A new study, based on the most extensive set of measurements ever made in tide pools, suggests that ocean acidification will increasingly put many marine organisms at risk by exacerbating normal changes in ocean chemistry that occur overnight. Conducted along California's rocky coastline, the study shows that the most vulnerable organisms are likely to be those with calcium carbonate shells or skeletons.
Ocean acidification is occurring as the oceans absorb increasing amounts of carbon dioxide from the atmosphere, where carbon dioxide concentrations are steadily rising due to emissions from the burning of fossil fuels. Absorption of carbon dioxide changes seawater chemistry, pushing it toward the lower, acidic end of the pH scale, although it remains slightly alkaline. A small decrease in pH affects the chemical equilibrium of ocean water, reducing the availability of carbonate ions needed by a wide range of organisms to build and maintain structures of calcium carbonate, such as the shells of mussels and oysters.

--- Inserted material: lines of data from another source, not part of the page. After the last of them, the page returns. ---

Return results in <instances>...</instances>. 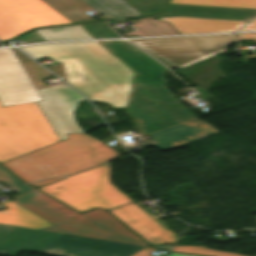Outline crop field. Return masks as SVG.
Returning <instances> with one entry per match:
<instances>
[{
	"label": "crop field",
	"mask_w": 256,
	"mask_h": 256,
	"mask_svg": "<svg viewBox=\"0 0 256 256\" xmlns=\"http://www.w3.org/2000/svg\"><path fill=\"white\" fill-rule=\"evenodd\" d=\"M99 43L136 73L126 113L142 135L197 119L166 89V67L126 41Z\"/></svg>",
	"instance_id": "crop-field-1"
},
{
	"label": "crop field",
	"mask_w": 256,
	"mask_h": 256,
	"mask_svg": "<svg viewBox=\"0 0 256 256\" xmlns=\"http://www.w3.org/2000/svg\"><path fill=\"white\" fill-rule=\"evenodd\" d=\"M35 60L76 61L92 78L69 82L90 100L126 107L135 73L98 42L20 47Z\"/></svg>",
	"instance_id": "crop-field-2"
},
{
	"label": "crop field",
	"mask_w": 256,
	"mask_h": 256,
	"mask_svg": "<svg viewBox=\"0 0 256 256\" xmlns=\"http://www.w3.org/2000/svg\"><path fill=\"white\" fill-rule=\"evenodd\" d=\"M119 155L88 134L68 139L1 163L25 182L70 175ZM17 176V177H18Z\"/></svg>",
	"instance_id": "crop-field-3"
},
{
	"label": "crop field",
	"mask_w": 256,
	"mask_h": 256,
	"mask_svg": "<svg viewBox=\"0 0 256 256\" xmlns=\"http://www.w3.org/2000/svg\"><path fill=\"white\" fill-rule=\"evenodd\" d=\"M14 198L15 203L55 224L43 231L147 245L104 210L78 214L36 190Z\"/></svg>",
	"instance_id": "crop-field-4"
},
{
	"label": "crop field",
	"mask_w": 256,
	"mask_h": 256,
	"mask_svg": "<svg viewBox=\"0 0 256 256\" xmlns=\"http://www.w3.org/2000/svg\"><path fill=\"white\" fill-rule=\"evenodd\" d=\"M58 142L36 102L0 104V163Z\"/></svg>",
	"instance_id": "crop-field-5"
},
{
	"label": "crop field",
	"mask_w": 256,
	"mask_h": 256,
	"mask_svg": "<svg viewBox=\"0 0 256 256\" xmlns=\"http://www.w3.org/2000/svg\"><path fill=\"white\" fill-rule=\"evenodd\" d=\"M108 163L39 188L79 212L95 207L112 209L131 202L110 184Z\"/></svg>",
	"instance_id": "crop-field-6"
},
{
	"label": "crop field",
	"mask_w": 256,
	"mask_h": 256,
	"mask_svg": "<svg viewBox=\"0 0 256 256\" xmlns=\"http://www.w3.org/2000/svg\"><path fill=\"white\" fill-rule=\"evenodd\" d=\"M13 51L38 90L43 100L38 104L59 141L66 139L67 133H83L75 121L73 112L77 103L85 98L66 84L53 88L46 86L42 79L51 74L16 48Z\"/></svg>",
	"instance_id": "crop-field-7"
},
{
	"label": "crop field",
	"mask_w": 256,
	"mask_h": 256,
	"mask_svg": "<svg viewBox=\"0 0 256 256\" xmlns=\"http://www.w3.org/2000/svg\"><path fill=\"white\" fill-rule=\"evenodd\" d=\"M171 69L182 68L225 51L234 34L130 40Z\"/></svg>",
	"instance_id": "crop-field-8"
},
{
	"label": "crop field",
	"mask_w": 256,
	"mask_h": 256,
	"mask_svg": "<svg viewBox=\"0 0 256 256\" xmlns=\"http://www.w3.org/2000/svg\"><path fill=\"white\" fill-rule=\"evenodd\" d=\"M69 23V20L41 0H0L1 41L33 28Z\"/></svg>",
	"instance_id": "crop-field-9"
},
{
	"label": "crop field",
	"mask_w": 256,
	"mask_h": 256,
	"mask_svg": "<svg viewBox=\"0 0 256 256\" xmlns=\"http://www.w3.org/2000/svg\"><path fill=\"white\" fill-rule=\"evenodd\" d=\"M141 248L143 247L62 234L37 253L53 256H130Z\"/></svg>",
	"instance_id": "crop-field-10"
},
{
	"label": "crop field",
	"mask_w": 256,
	"mask_h": 256,
	"mask_svg": "<svg viewBox=\"0 0 256 256\" xmlns=\"http://www.w3.org/2000/svg\"><path fill=\"white\" fill-rule=\"evenodd\" d=\"M41 100L12 49L0 50V102L2 106Z\"/></svg>",
	"instance_id": "crop-field-11"
},
{
	"label": "crop field",
	"mask_w": 256,
	"mask_h": 256,
	"mask_svg": "<svg viewBox=\"0 0 256 256\" xmlns=\"http://www.w3.org/2000/svg\"><path fill=\"white\" fill-rule=\"evenodd\" d=\"M150 245L176 244L180 237L133 202L109 210Z\"/></svg>",
	"instance_id": "crop-field-12"
},
{
	"label": "crop field",
	"mask_w": 256,
	"mask_h": 256,
	"mask_svg": "<svg viewBox=\"0 0 256 256\" xmlns=\"http://www.w3.org/2000/svg\"><path fill=\"white\" fill-rule=\"evenodd\" d=\"M58 235L0 224V250L14 256L25 251L35 252Z\"/></svg>",
	"instance_id": "crop-field-13"
},
{
	"label": "crop field",
	"mask_w": 256,
	"mask_h": 256,
	"mask_svg": "<svg viewBox=\"0 0 256 256\" xmlns=\"http://www.w3.org/2000/svg\"><path fill=\"white\" fill-rule=\"evenodd\" d=\"M217 132L219 131L211 125L202 120H196L150 134L152 139L147 140V142L161 149H170L191 143Z\"/></svg>",
	"instance_id": "crop-field-14"
},
{
	"label": "crop field",
	"mask_w": 256,
	"mask_h": 256,
	"mask_svg": "<svg viewBox=\"0 0 256 256\" xmlns=\"http://www.w3.org/2000/svg\"><path fill=\"white\" fill-rule=\"evenodd\" d=\"M189 16L249 21L256 17V9L168 4L165 12L154 18Z\"/></svg>",
	"instance_id": "crop-field-15"
},
{
	"label": "crop field",
	"mask_w": 256,
	"mask_h": 256,
	"mask_svg": "<svg viewBox=\"0 0 256 256\" xmlns=\"http://www.w3.org/2000/svg\"><path fill=\"white\" fill-rule=\"evenodd\" d=\"M159 20L169 21L181 34L237 31L244 23H246L242 21L189 17H174Z\"/></svg>",
	"instance_id": "crop-field-16"
},
{
	"label": "crop field",
	"mask_w": 256,
	"mask_h": 256,
	"mask_svg": "<svg viewBox=\"0 0 256 256\" xmlns=\"http://www.w3.org/2000/svg\"><path fill=\"white\" fill-rule=\"evenodd\" d=\"M9 209L0 212V223L41 230L53 225L38 215L7 200L1 202Z\"/></svg>",
	"instance_id": "crop-field-17"
},
{
	"label": "crop field",
	"mask_w": 256,
	"mask_h": 256,
	"mask_svg": "<svg viewBox=\"0 0 256 256\" xmlns=\"http://www.w3.org/2000/svg\"><path fill=\"white\" fill-rule=\"evenodd\" d=\"M89 6L113 21H123L142 16L123 0H83Z\"/></svg>",
	"instance_id": "crop-field-18"
},
{
	"label": "crop field",
	"mask_w": 256,
	"mask_h": 256,
	"mask_svg": "<svg viewBox=\"0 0 256 256\" xmlns=\"http://www.w3.org/2000/svg\"><path fill=\"white\" fill-rule=\"evenodd\" d=\"M134 26H130L134 32L125 33L123 36H151L178 34L168 23L156 21L150 17L131 20Z\"/></svg>",
	"instance_id": "crop-field-19"
},
{
	"label": "crop field",
	"mask_w": 256,
	"mask_h": 256,
	"mask_svg": "<svg viewBox=\"0 0 256 256\" xmlns=\"http://www.w3.org/2000/svg\"><path fill=\"white\" fill-rule=\"evenodd\" d=\"M74 23L91 21L85 13L92 10L81 0H44Z\"/></svg>",
	"instance_id": "crop-field-20"
},
{
	"label": "crop field",
	"mask_w": 256,
	"mask_h": 256,
	"mask_svg": "<svg viewBox=\"0 0 256 256\" xmlns=\"http://www.w3.org/2000/svg\"><path fill=\"white\" fill-rule=\"evenodd\" d=\"M36 32L45 41L93 39L81 25L39 29Z\"/></svg>",
	"instance_id": "crop-field-21"
},
{
	"label": "crop field",
	"mask_w": 256,
	"mask_h": 256,
	"mask_svg": "<svg viewBox=\"0 0 256 256\" xmlns=\"http://www.w3.org/2000/svg\"><path fill=\"white\" fill-rule=\"evenodd\" d=\"M64 65L50 68L65 81L89 78L90 76L74 61H64Z\"/></svg>",
	"instance_id": "crop-field-22"
},
{
	"label": "crop field",
	"mask_w": 256,
	"mask_h": 256,
	"mask_svg": "<svg viewBox=\"0 0 256 256\" xmlns=\"http://www.w3.org/2000/svg\"><path fill=\"white\" fill-rule=\"evenodd\" d=\"M169 3L256 8V0H170Z\"/></svg>",
	"instance_id": "crop-field-23"
},
{
	"label": "crop field",
	"mask_w": 256,
	"mask_h": 256,
	"mask_svg": "<svg viewBox=\"0 0 256 256\" xmlns=\"http://www.w3.org/2000/svg\"><path fill=\"white\" fill-rule=\"evenodd\" d=\"M145 16L163 12L167 0H124Z\"/></svg>",
	"instance_id": "crop-field-24"
},
{
	"label": "crop field",
	"mask_w": 256,
	"mask_h": 256,
	"mask_svg": "<svg viewBox=\"0 0 256 256\" xmlns=\"http://www.w3.org/2000/svg\"><path fill=\"white\" fill-rule=\"evenodd\" d=\"M0 181L12 188L17 193H25L34 190L29 185L18 180L13 174H11L4 167L0 166Z\"/></svg>",
	"instance_id": "crop-field-25"
},
{
	"label": "crop field",
	"mask_w": 256,
	"mask_h": 256,
	"mask_svg": "<svg viewBox=\"0 0 256 256\" xmlns=\"http://www.w3.org/2000/svg\"><path fill=\"white\" fill-rule=\"evenodd\" d=\"M82 26L94 39L120 37L117 33H115L111 28L107 26L106 22L83 24Z\"/></svg>",
	"instance_id": "crop-field-26"
},
{
	"label": "crop field",
	"mask_w": 256,
	"mask_h": 256,
	"mask_svg": "<svg viewBox=\"0 0 256 256\" xmlns=\"http://www.w3.org/2000/svg\"><path fill=\"white\" fill-rule=\"evenodd\" d=\"M171 251L184 252L189 254L208 255V256H245V255H237L232 253L207 250L205 246H176Z\"/></svg>",
	"instance_id": "crop-field-27"
},
{
	"label": "crop field",
	"mask_w": 256,
	"mask_h": 256,
	"mask_svg": "<svg viewBox=\"0 0 256 256\" xmlns=\"http://www.w3.org/2000/svg\"><path fill=\"white\" fill-rule=\"evenodd\" d=\"M239 40H253L256 42V33L249 34H238ZM246 58L256 57V53H253L254 56H247V53H244Z\"/></svg>",
	"instance_id": "crop-field-28"
},
{
	"label": "crop field",
	"mask_w": 256,
	"mask_h": 256,
	"mask_svg": "<svg viewBox=\"0 0 256 256\" xmlns=\"http://www.w3.org/2000/svg\"><path fill=\"white\" fill-rule=\"evenodd\" d=\"M60 179H63V178H60ZM60 179H54V180H48V181H42V182H36V183H29V184L39 188L41 186L47 185L49 183L55 182V181L60 180Z\"/></svg>",
	"instance_id": "crop-field-29"
},
{
	"label": "crop field",
	"mask_w": 256,
	"mask_h": 256,
	"mask_svg": "<svg viewBox=\"0 0 256 256\" xmlns=\"http://www.w3.org/2000/svg\"><path fill=\"white\" fill-rule=\"evenodd\" d=\"M256 30V19L240 31Z\"/></svg>",
	"instance_id": "crop-field-30"
},
{
	"label": "crop field",
	"mask_w": 256,
	"mask_h": 256,
	"mask_svg": "<svg viewBox=\"0 0 256 256\" xmlns=\"http://www.w3.org/2000/svg\"><path fill=\"white\" fill-rule=\"evenodd\" d=\"M132 256H151V255L140 250L137 253L133 254Z\"/></svg>",
	"instance_id": "crop-field-31"
},
{
	"label": "crop field",
	"mask_w": 256,
	"mask_h": 256,
	"mask_svg": "<svg viewBox=\"0 0 256 256\" xmlns=\"http://www.w3.org/2000/svg\"><path fill=\"white\" fill-rule=\"evenodd\" d=\"M142 250L150 253V252H153V251H157L159 249H155V248H151V247L147 246V247L143 248Z\"/></svg>",
	"instance_id": "crop-field-32"
},
{
	"label": "crop field",
	"mask_w": 256,
	"mask_h": 256,
	"mask_svg": "<svg viewBox=\"0 0 256 256\" xmlns=\"http://www.w3.org/2000/svg\"><path fill=\"white\" fill-rule=\"evenodd\" d=\"M167 256H192V255H183V254L169 252Z\"/></svg>",
	"instance_id": "crop-field-33"
},
{
	"label": "crop field",
	"mask_w": 256,
	"mask_h": 256,
	"mask_svg": "<svg viewBox=\"0 0 256 256\" xmlns=\"http://www.w3.org/2000/svg\"><path fill=\"white\" fill-rule=\"evenodd\" d=\"M152 247L168 250L172 246H152Z\"/></svg>",
	"instance_id": "crop-field-34"
}]
</instances>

Kristy Kroeker, assistant professor of ecology and evolutionary biology at UC Santa Cruz, is a coauthor of the new study, published March 18 in Scientific Reports. "There is a lot of concern about how ocean acidification is going to affect marine species in the future, but most of our understanding comes from laboratory studies where a single organism is exposed to acidified seawater under very controlled conditions for a short period of time," Kroeker explained. "In reality, every organism is embedded in a complex community that experiences dynamic environmental conditions that will gradually change over time."
In the new study, researchers closely monitored conditions in tide pools along California's rocky coast, which are isolated from the open ocean during low tides. During the daytime, photosynthesis—the mechanism by which plants use the sun's energy to convert carbon dioxide and water into sugar, giving off oxygen in the process—takes up carbon dioxide from the seawater and acts to reverse ocean acidification's effects. At night, however, photosynthesis stops, while the respiration of plants and animals takes up oxygen and releases carbon dioxide. This adds carbon dioxide to the seawater and exacerbates the effects of ocean acidification, increasing the risk to calcifying organisms.
"Tide pools are home to lots of different species that regularly experience daily swings in chemistry," Kroeker said. "Tide pools can experience particularly corrosive seawater during nighttime low tides, when all of the animals are 'exhaling' carbon dioxide into the water that has been cut off from the ocean."
The research team, led by scientists at the Carnegie Institution of Science, used these natural nighttime spikes in corrosive conditions to examine how entire communities of marine species respond to natural acidification. Observing a variety of California's natural rocky tide pools near the Bodega Marine Laboratory, they found that the rate of shell and skeletal growth was not greatly affected by seawater chemistry in the daytime. However, during low tide at night, water in the tide pools became corrosive to calcium carbonate shells and skeletons. The study found evidence that the rate at which these shells and skeletons dissolved during these nighttime periods was greatly affected by seawater chemistry.
"Unless carbon dioxide emissions are rapidly curtailed, we expect ocean acidification to continue to lower the pH of seawater," said lead author Lester Kwiatkowski of the Carnegie Institution of Science. "This work highlights that even in today's temperate coastal oceans, calcifying species, such as mussels and coralline algae, can dissolve during the night due to the more acidic conditions caused by community respiration."
These results highlight the vulnerability of marine species in even the most dynamic conditions to the global process of ocean acidification, Kroeker said.
According to coauther Ken Caldeira of the Carnegie Institution, "If what we see happening along California's coast today is indicative of what will continue in the coming decades, by the year 2050 there will likely be twice as much nighttime dissolution as there is today. Nobody really knows how our coastal ecosystems will respond to these corrosive waters, but it certainly won't be well."
The study was a collaborative effort by the Carnegie Institution for Science, UC Davis, and UC Santa Cruz. This work was funded by the Carnegie Institution for Science, UC Multi-campus Research Initiatives and Programs, and the National Science Foundation.